Accurate and efficient genotyping of simple sequence repeats (SSRs) constitutes the basis of SSRs as an effective genetic marker with various applications. However, the existing methods for SSR genotyping suffer from low sensitivity, low accuracy, low efficiency and high cost. In order to fully exploit the potential of SSRs as genetic marker, we developed a novel method for SSR genotyping, named as AmpSeq-SSR, which combines multiplexing polymerase chain reaction (PCR), targeted deep sequencing and comprehensive analysis. AmpSeq-SSR is able to genotype potentially more than a million SSRs at once using the current sequencing techniques. In the current study, we simultaneously genotyped 3105 SSRs in eight rice varieties, which were further validated experimentally. The results showed that the accuracies of AmpSeq-SSR were nearly 100 and 94% with a single base resolution for homozygous and heterozygous samples, respectively. To demonstrate the power of AmpSeq-SSR, we adopted it in two applications. The first was to construct discriminative fingerprints of the rice varieties using 3105 SSRs, which offer much greater discriminative power than the 48 SSRs commonly used for rice. The second was to map Xa21, a gene that confers persistent resistance to rice bacterial blight. We demonstrated that genome-scale fingerprints of an organism can be efficiently constructed and candidate genes, such as Xa21 in rice, can be accurately and efficiently mapped using an innovative strategy consisting of multiplexing PCR, targeted sequencing and computational analysis.

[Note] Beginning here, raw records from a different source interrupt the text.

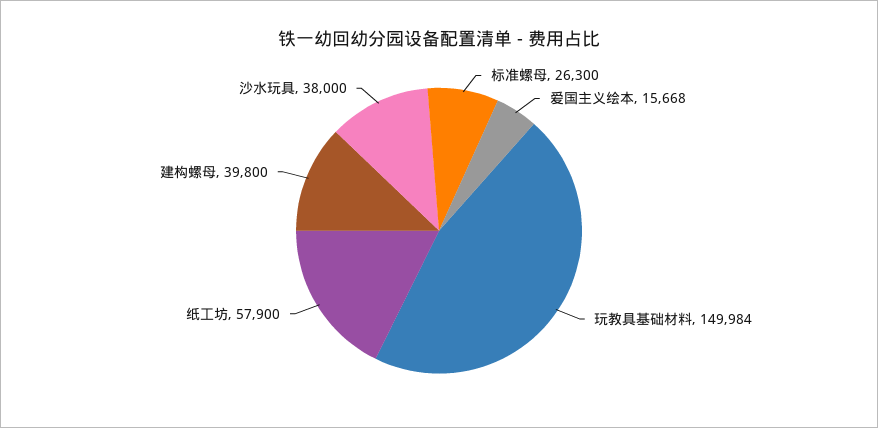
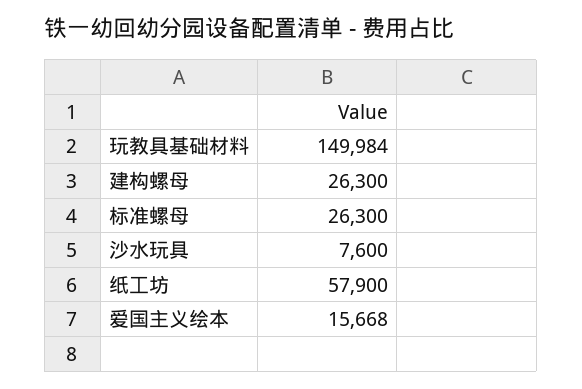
  {
    "标准螺母": 26300,
    "爱国主义绘本": 15668,
    "玩教具基础材料": 149984,
    "纸工坊": 57900,
-   "建构螺母": 39800,
+   "建构螺母": 26300,
-   "沙水玩具": 38000
+   "沙水玩具": 7600
  }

While the work we present focused on rice, AmpSeq-SSR can be readily extended to animals and micro-organisms.
简单序列重复(SSR)的准确高效基因分型是SSR作为一种具有多种应用的有效遗传标记的基础。然而,现有的SSR基因分型方法存在灵敏度低、准确性低、效率低和成本高的问题。为了充分发挥SSR作为遗传标记的潜力,我们开发了一种新的SSR基因分型方法,名为AmpSeq-SSR,它结合了多重聚合酶链反应(PCR)、靶向深度测序和综合分析。使用当前的测序技术,AmpSeq-SSR能够一次性对潜在超过一百万个SSR进行基因分型。在本研究中,我们同时对八个水稻品种中的3105个SSR进行了基因分型,并通过实验进一步验证。结果表明,对于纯合和杂合样本,AmpSeq-SSR的单碱基分辨率准确率分别接近100%和94%。为了证明AmpSeq-SSR的能力,我们将其应用于两个方面。第一个是使用3105个SSR构建水稻品种的鉴别指纹图谱,其鉴别能力比通常用于水稻的48个SSR强得多。第二个是定位Xa21,一个赋予水稻对白叶枯病持久抗性的基因。我们证明了可以通过由多重PCR、靶向测序和计算分析组成的创新策略,高效构建生物体的基因组规模指纹图谱,并准确高效地定位候选基因,如水稻中的Xa21。虽然我们目前的工作聚焦于水稻,但AmpSeq-SSR可以很容易地扩展到动物和微生物。